Schon bei der Eröffnung im 2. Stock des Palais Herberstein gaben meine Beine ein bisschen nach und ich musste mich gegen die stuckverzierte Wand lehnen. Vielen der Anwesenden – Filmemacher, Produzenten oder einfach Kinogeher – war ich im Lauf meines Lebens immer wieder begegnet und was mich mit ihnen verband, war bei allen Intrigen oder Eifersüchteleien der unleugbare Heroismus, mit dem sie von der Provinz aus ihren universalen Traum des Filmens verfolgten. Wie in meiner Jugend das Fliegen als reiner Luxus galt, erschien uns auch der Film als ultimativ, eine Kunst die zu betreiben gleichzeitig Privileg und Verpflichtung war; nichts war technisch avancierter, komplexer und teurer. Beim Anblick dieser wie einer Zeitmaschine entsprungenen Gefährten wurde das Palais Herberstein zum Stadtpalais der Guermantes und mich befiel wie den Erzähler in Prousts „Recherche“, „ein Gefühl der Müdigkeit und des Grauens bei dem Gedanken an diese ganze so lange Zeit, die nicht nur ohne Unterbrechung von mir gelebt, gedacht und wie ein körperliches Sekret in mir abgelagert worden war…“ Je länger ich dann dem Parcours aus 125 Jahren Kinogeschichte folgte, desto tiefer gelangte ich in meine eigene Vergangenheit, zu fast allen Exponaten konnte ich eine persönliche Beziehung herstellen, Gegenstände, Bilder, Namen wurden zu materiellen Ablagerungen einer von mir gelebten Traumzeit in der die Wahrheit 24mal in der Sekunde festgehalten wurde.  
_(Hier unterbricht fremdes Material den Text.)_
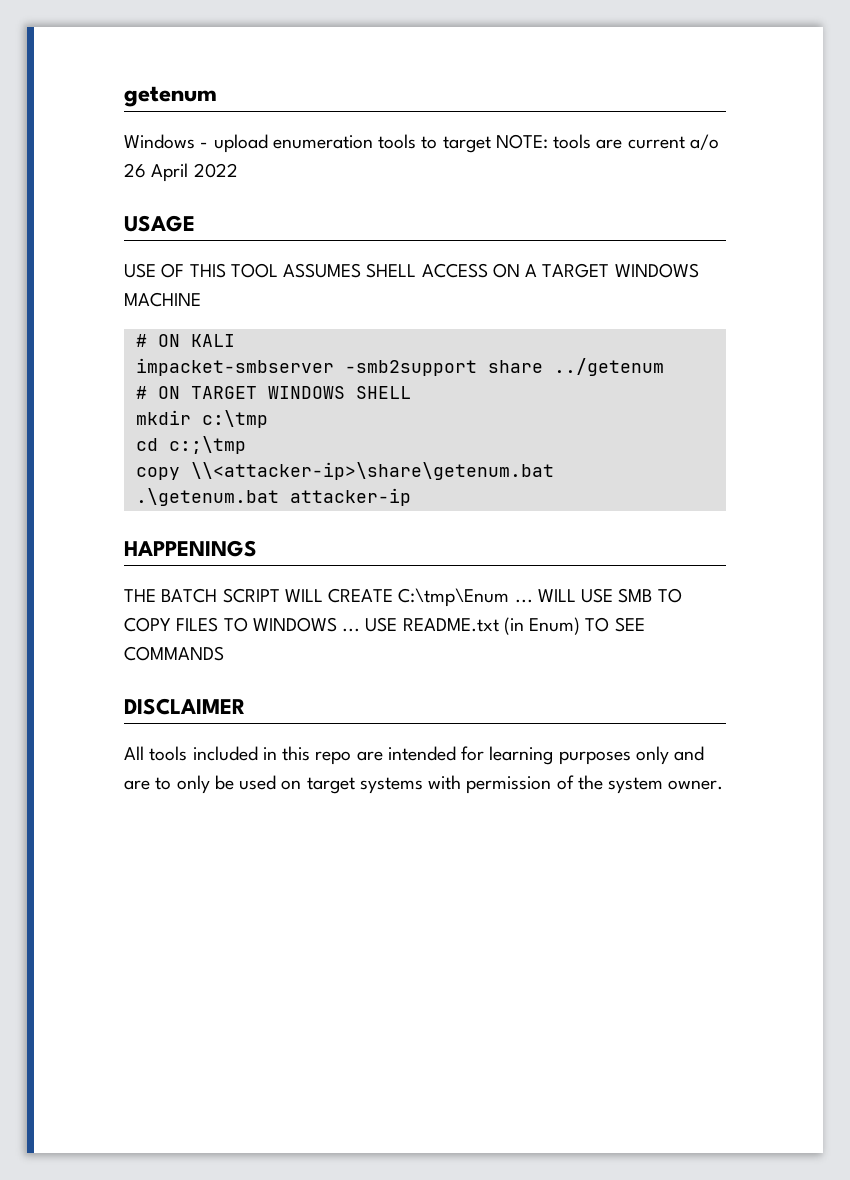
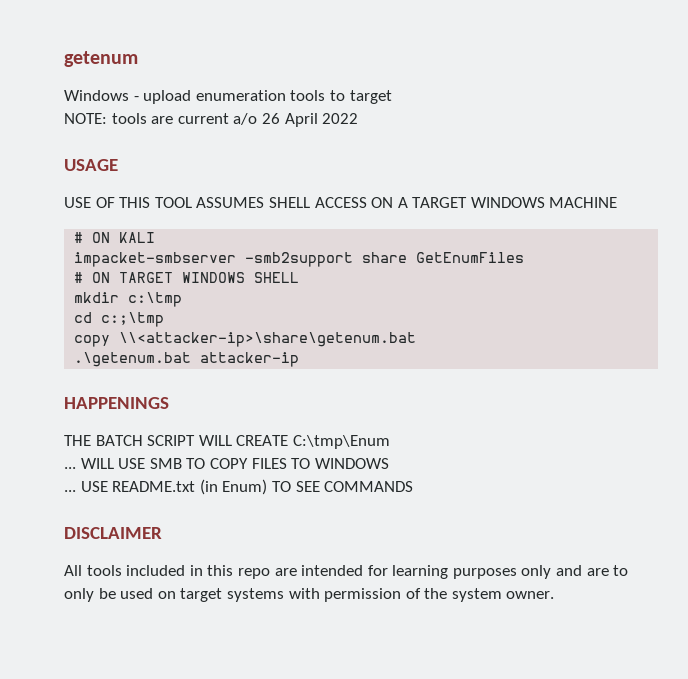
(491, 144) none -> (392, 97) //
[553,358,664,376] ../getenum -> [416,252,525,263] GetEnumFiles
(510, 597) none -> (390, 442) //
(337, 624) none -> (389, 463) //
Maria Froihofer und Karl Wratschko haben ihre Ausstellung zwar chronologisch angeordnet, aber in ihrer Gesamtschau werden so viele Aspekte gleichzeitig angesprochen oder überlagern einander, dass daraus eine faszinierende Mentalitätsgeschichte wird: Entwicklung der Kinematografie, Geburt der Filmkunst aus dem Geist des Vaudevilles, Grazer Kino- und Stadtgeschichte, Verweise auf Monumentalfilme, Höhepunkte steirischen Filmschaffens… Jeder Raum gerät zu einer historischen Wunderkamme und alle Kammern zusammen ergeben eine Art Film, dessen Bilder an den Wänden fixiert sind, während sich die Besucher vor ihnen bewegen. Mein eingangs geäußerter Ansatz passt also zu dieser Ausstellung, die auf regionaler Ebene dem globalen Menschheitstraum „Film“ nachspürt.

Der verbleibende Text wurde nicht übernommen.